Posted August 16th, 2016.
Categories: Custody Tips, Family Law.

If you’re involved in a complex child custody case, or a protracted fight over visitation and parenting time rights, ask the court to enter a Case Management Order to supervise the progress of your case. A Case Management Order is an order that sets the deadlines for naming your witnesses, conducting pre-trial discovery, taking depositions, providing reports from psychological experts and producing your evidence for review by the other side.
In many cases, protracted cases automatically are referred to a Case Management Conference, in which a Case Management Order is produced. Some states refer to these conferences as Status Conferences or Compliance Conferences or simply Pre-Trial Conferences. Standardized fill-in-the-blank forms are frequently used to set up the deadlines for the various activities that will occur during the case. But each case is different, and it is often necessary to add special provisions to a Case Management Order.
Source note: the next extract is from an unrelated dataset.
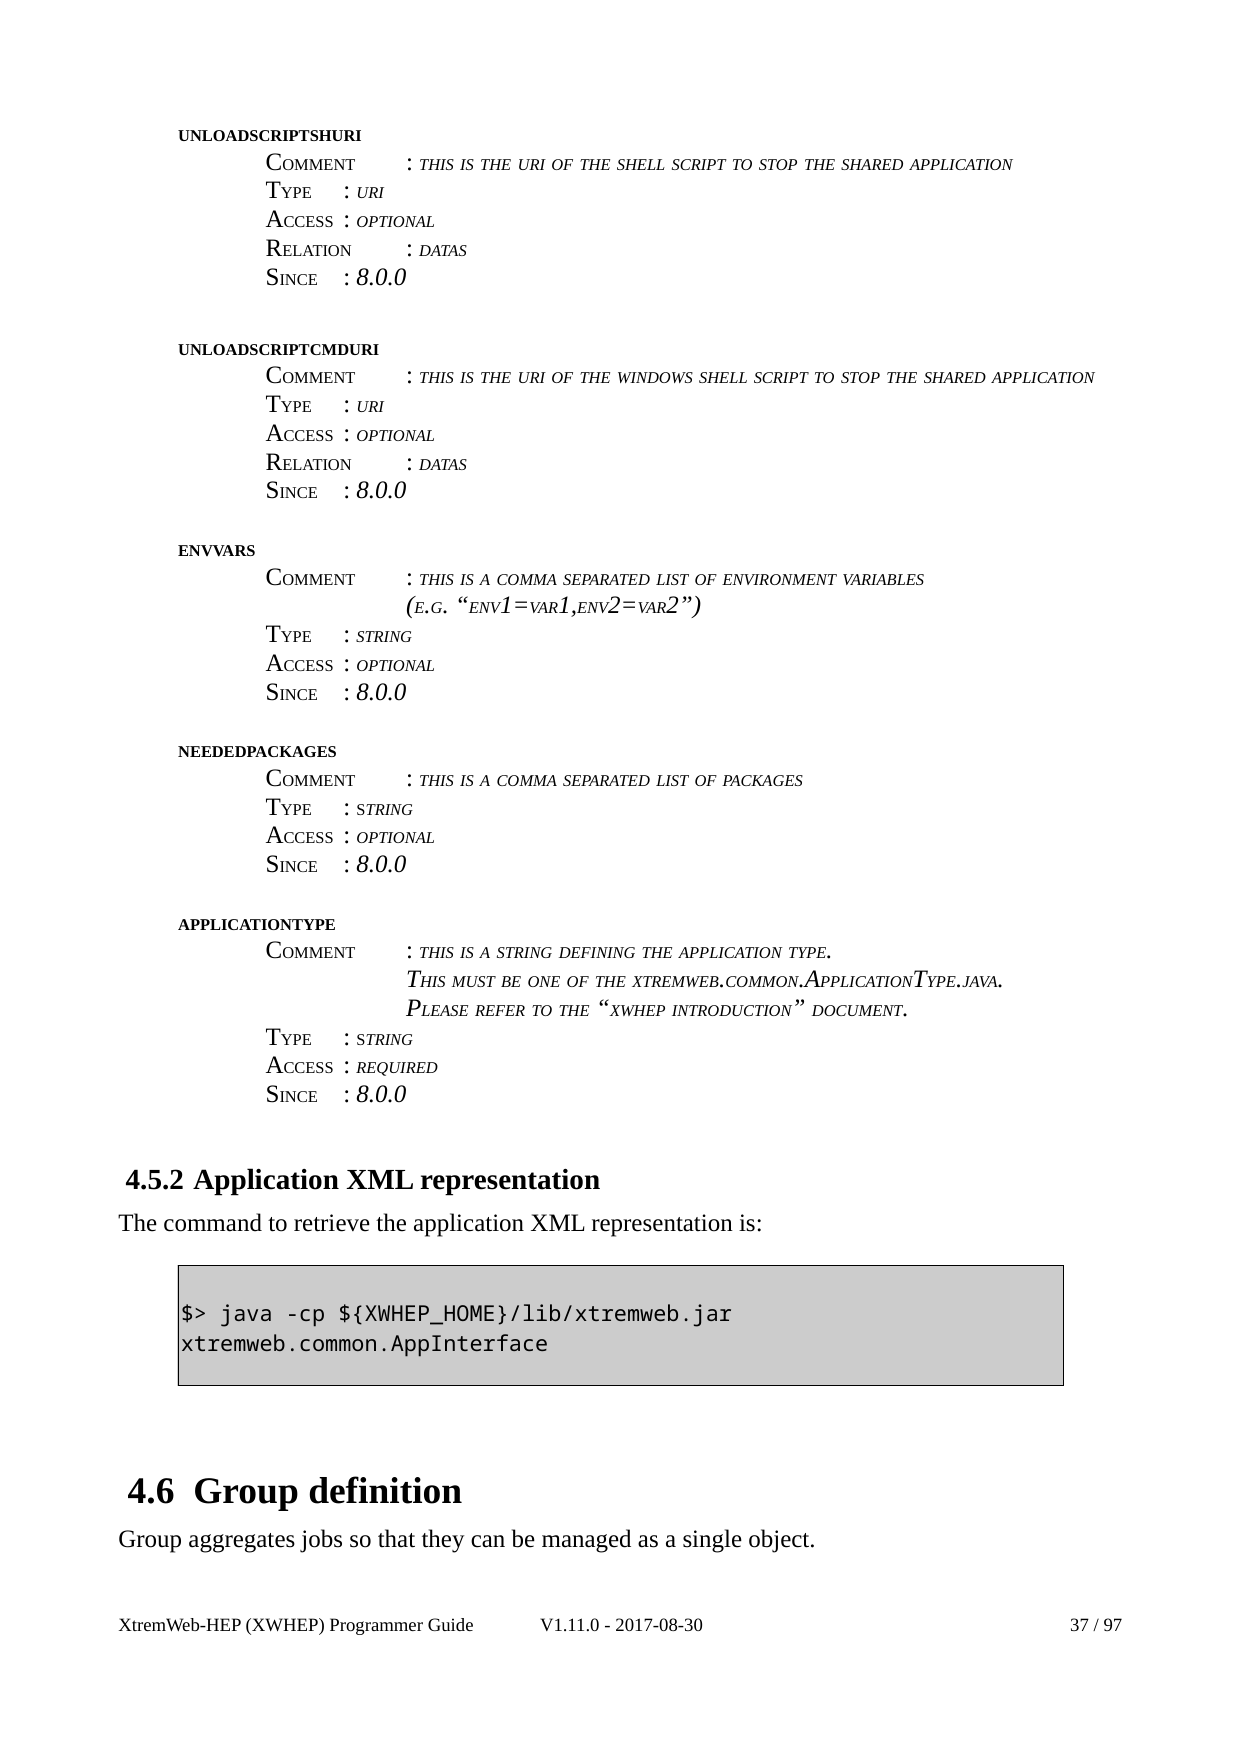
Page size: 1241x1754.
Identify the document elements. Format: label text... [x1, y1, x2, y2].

Think about using the case management process to your advantage. Ask for a Case Management Conference if none is automatically scheduled. Ask for deadlines that will limit your opponent from dragging on the dispute indefinitely. Address who will pay for expert witnesses, as part of the Case Management Order. Lock in a deadline for completing mediation or arbitration. Limit the number of interrogatories that can be asked or depositions that can be taken. Think of the Order as a strategic device which allows you to maintain some control over the progress of the case.
If you have special circumstances (e.g., a disabled child, a request to move the children to another state, a domestic violence restraining order that prohibits the parents from communicating), be sure to address these issues as part of the Order. The more that can be addressed in advance, the less likely you’ll be caught off guard at the time of trial.